Workshop: Beyond Diversity 101 by Beyond Diversity 101 Associates. Friends likely have heard about this workshop, created by Niyonu Spann, that looks at class, race, sexuality and gender. “Beyond Diversity 101 sharply breaks from the vicious cycle of guilt, blame and victimhood, both in its curriculum and underlying philosophy. BD 101 participants, regardless of background, are asked to engage with models that challenge traditional notions of how oppression operates.” [quote from workshop description]

Summer Institute – An Immersion Experience on Race, Beyond Diversity Resource Center of Mt. Laurel, NJ has been offering workshops on race and racism for several years and are well known for their skill in facilitation and providing a safe space for dialogue. “The institute is open to learners of all cultural backgrounds. We especially welcome the voices of those not usually heard in anti-racism training, including LGBTQI people, white men, Asians, bi-racial and multi-racial people, and indigenous people.”  NOTE: Aside from a similarity in their names, Beyond Diversity 101 Associates and the Beyond Diversity Resource Center are two different and independent organizations.

What White People Can Do About Racism, Center for the Study of White American Culture. What White People Can Do About Racism workshops are offered in the New York City metropolitan area and are available in other venues by arrangement. The workshops are ”appropriate for white people who are open to learning what to do about racism, perhaps feeling they should be doing something but not sure what. The workshops are also appropriate for people of color who want to support white people who want to take action against racism.”


Robin Parker & Pamela Smith Chambers, The Anti-Racist Cookbook: A Recipe Guide for Conversations About Race That Goes Beyond Covered Dishes and \’Kum-Bah-Ya,\’ Crandall, Dostie & Douglass Books, 2005. Reading this book is useful as a beginning step (see “Beginner” resources). Actually putting together a discussion group is an intermediate task that will instruct you in its own right. It’s the difference between “talking the talk” and “walking the walk.” Using the book to organize a multiracial discussion group will help you learn how to walk.

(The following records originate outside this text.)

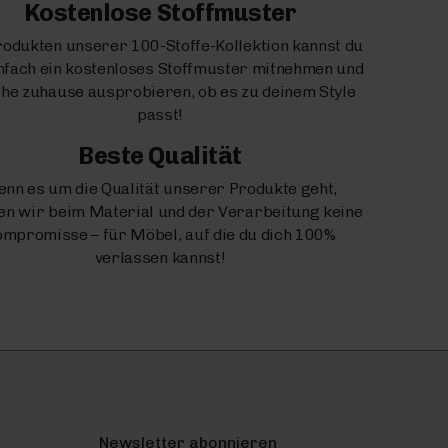
Kostenlose Stoffmuster
rodukten unserer 100-Stoffe-Kollektion kannst du
infach ein kostenloses Stoffmuster mitnehmen und
uhe zuhause ausprobieren, ob es zu deinem Style
passt!
Beste Qualität
nn es um die Qualität unserer Produkte geht,
n wir beim Material und der Verarbeitung keine
mpromisse – für Möbel, auf die du dich 100%
verlassen kannst!
Newsletter abonnieren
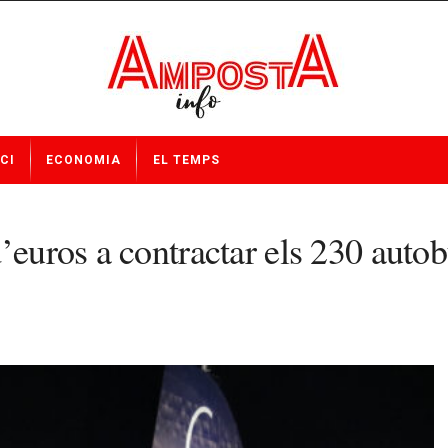
CI
ECONOMIA
EL TEMPS
euros a contractar els 230 autobu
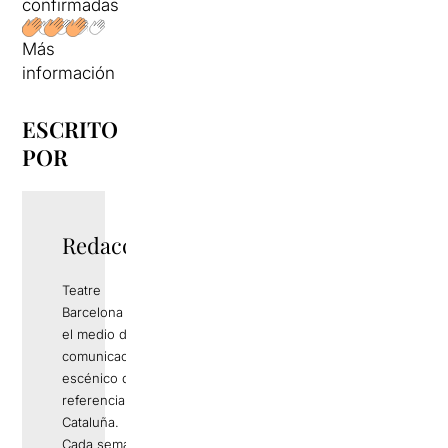
confirmadas
Más
información
ESCRITO
POR
Redacció
Teatre
Barcelona es
el medio de
comunicación
escénico de
referencia en
Cataluña.
Cada semana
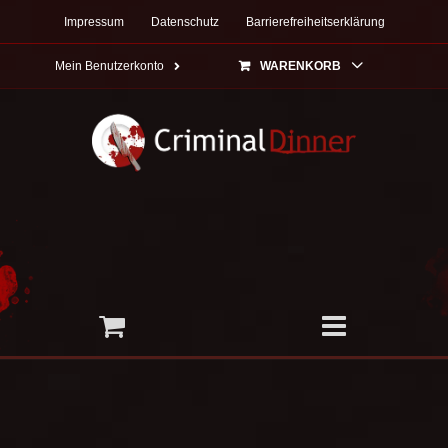
Zum
Impressum
Datenschutz
Barrierefreiheitserklärung
Inhalt
springen
Mein Benutzerkonto
WARENKORB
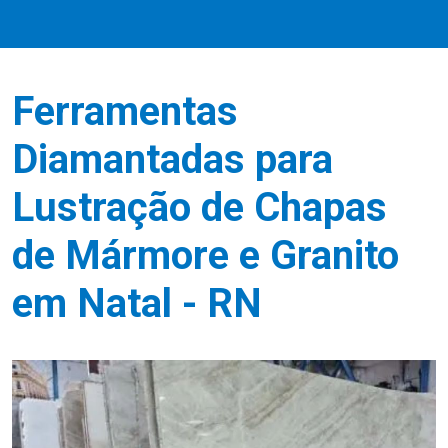
Ferramentas
Diamantadas para
Lustração de Chapas
de Mármore e Granito
em Natal - RN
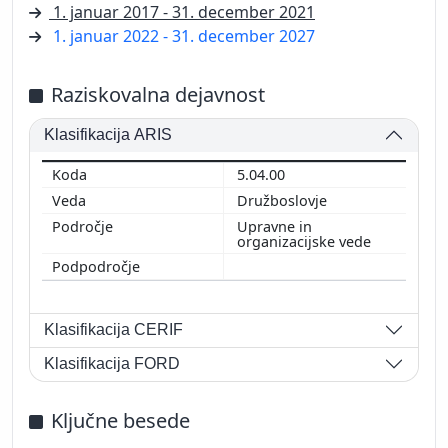
1. januar 2017 - 31. december 2021
1. januar 2022 - 31. december 2027
Raziskovalna dejavnost
Klasifikacija ARIS
5.04.00
Družboslovje
Upravne in
organizacijske vede
Klasifikacija CERIF
Klasifikacija FORD
Ključne besede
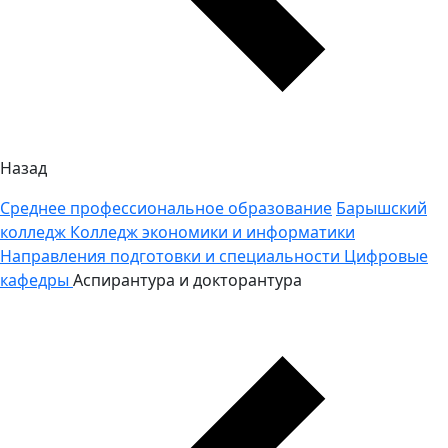
Назад
Среднее профессиональное образование
Барышский
колледж
Колледж экономики и информатики
Направления подготовки и специальности
Цифровые
кафедры
Аспирантура и докторантура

About using and sharing these resource lists

We are only referring resources we are presently familiar with. Over time we may review and consider additional resources.

  1. There are literally thousands of resources available. It is a resource-rich environment. Picking a small list, any small list, necessarily requires not listing many worthy candidates.
  2. Other Friends may have different and perhaps favored resources. Sometimes people can be very passionate in their support of the use of a particular resource.
  3. We do not yet have a clear understanding of PYM’s vision, goals, and approach to addressing racism issues. A clearer understanding will inform our choices in the future.
  4. A resource is only as good as its use. In some cases, this means a resource may be used poorly or even counter-productively if not accompanied by discussion and processing led by a person seasoned in anti-racism, ally work, or racial justice (there are multiple possible frames here).
  5. Although we are Quakers from an FGC-affiliated yearly meeting we still have much to learn about the specific settings, people, organizational culture, history and relationships with the wider communities that exist and operate in the Philadelphia Yearly Meeting area.
  6. We only offer our list as a jumping off point. We make no claim to it being comprehensive or appropriate to all occasions that may arise or that our list will speak to the experience of all Friends.

The recommendation and use of resources should be a continuing matter of discussion among PYM Friends and open to suggestion from PYM Friends under the weight of the work.